Zero and Asterisk Symbols Appear when Extracting Text from PPT File in Java

lucy.hq · September 29, 2021, 9:00am

hi,
We are extracting text from ppt using Aspose.Slide, but we met some problem.
here is my code:

// extract text from silde
 ISlideCollection slides = presentation.getSlides();
    StringBuilder textBuilder = new StringBuilder();
    for (ISlide slide : slides) {
        ITextFrame[] textFrames = SlideUtil.getAllTextBoxes(slide);
        if (textFrames != null && textFrames.length > 0) {
            for (int index = 0; index < textFrames.length; index++) {
                for (IParagraph paragraph : textFrames[index].getParagraphs()) {
                    for (IPortion portion : paragraph.getPortions()) {
                        textBuilder.append(portion.getText()).append("\n");
                    }
                }
            }
        }
    }

// extract text from master slide and layout slide
IMasterSlideCollection masters = presentation.getMasters();
    if (masters != null && masters.size() > 0) {
        for (IMasterSlide masterSlide : masters) {
            getContentTextFromSlide(masterSlide, textBuilder);
            IMasterLayoutSlideCollection masterLayoutSlides = masterSlide.getLayoutSlides();
            if (masterLayoutSlides != null && masterLayoutSlides.size() > 0) {
                for (ILayoutSlide masterLayoutSlide : masterLayoutSlides) {
                    getContentTextFromSlide(masterLayoutSlide, textBuilder);
                }
            }
        }
    }

    private void getContentTextFromSlide(IBaseSlide slide, StringBuilder textBuilder) {
        ITextFrame[] textFrames = SlideUtil.getAllTextBoxes(slide);
        if (textFrames != null && textFrames.length > 0) {
            for (int index = 0; index < textFrames.length; index++) {
                for (IParagraph paragraph : textFrames[index].getParagraphs()) {
                    for (IPortion portion : paragraph.getPortions()) {
                        textBuilder.append(portion.getText()).append("\n");
                    }
                }
            }
        }
    }

There is no “0” in my ppt slide, but there is a “0” in extracted slide text
2.when I extract text from masters slide and layout slide, “‹#›” is extracted as “*”

this is my ppt file:
testfile.zip (661.8 KB)

andrey.potapov · September 29, 2021, 2:22pm

@lucy.hq,
Thank you for the issue description.

Your presentation is containing three invisible objects with “0” text in the top right corner of each slide.
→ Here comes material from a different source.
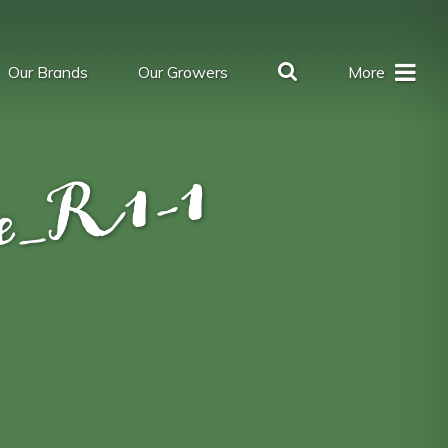
Our Brands
Our Growers
More
se_R1-1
You can find them by using Find tool. zero.jpg (195.3 KB)

I reproduced the problem with the appearing “*” symbol and logged the issue with ID SLIDESJAVA-38640 in our tracking system. Our development team will investigate this case. You will be notified when the problem is resolved.
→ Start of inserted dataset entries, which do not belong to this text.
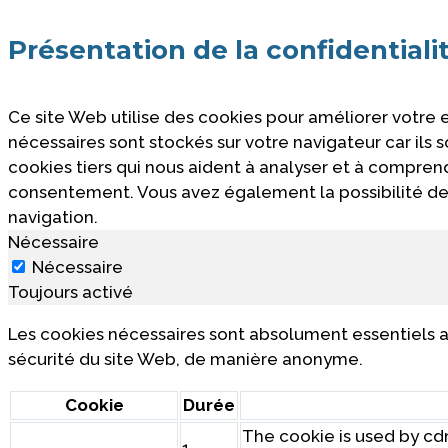
Présentation de la confidentiali
Ce site Web utilise des cookies pour améliorer votre
nécessaires sont stockés sur votre navigateur car ils
cookies tiers qui nous aident à analyser et à compre
consentement. Vous avez également la possibilité de 
navigation.
Nécessaire
Nécessaire
Toujours activé
Les cookies nécessaires sont absolument essentiels a
sécurité du site Web, de manière anonyme.
Cookie
Durée
The cookie is used by cdn
1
andrey.potapov · September 30, 2021, 3:54pm

@lucy.hq,

As a temporary workaround, you can use the following code snippet for this case:

private static void getContentTextFromSlide(IBaseSlide slide, StringBuilder textBuilder) {
    ITextFrame[] textFrames = SlideUtil.getAllTextBoxes(slide);
    if (textFrames != null && textFrames.length > 0) {
        for (int index = 0; index < textFrames.length; index++) {
            for (IParagraph paragraph : textFrames[index].getParagraphs()) {
                for (IPortion portion : paragraph.getPortions()) {
                    String text = portion.getText();
                    if (portion.getField() != null && portion.getField().getType().getInternalString().equals("slidenum"))
                        text = "<#>";
                    textBuilder.append(text).append("\r\n");
                }
            }
        }
    }
}

API Reference: IPortion Interface, IField Interface

aspose.notifier · November 25, 2021, 2:54pm

The issues you have found earlier (filed as SLIDESJAVA-38640) have been fixed in this update.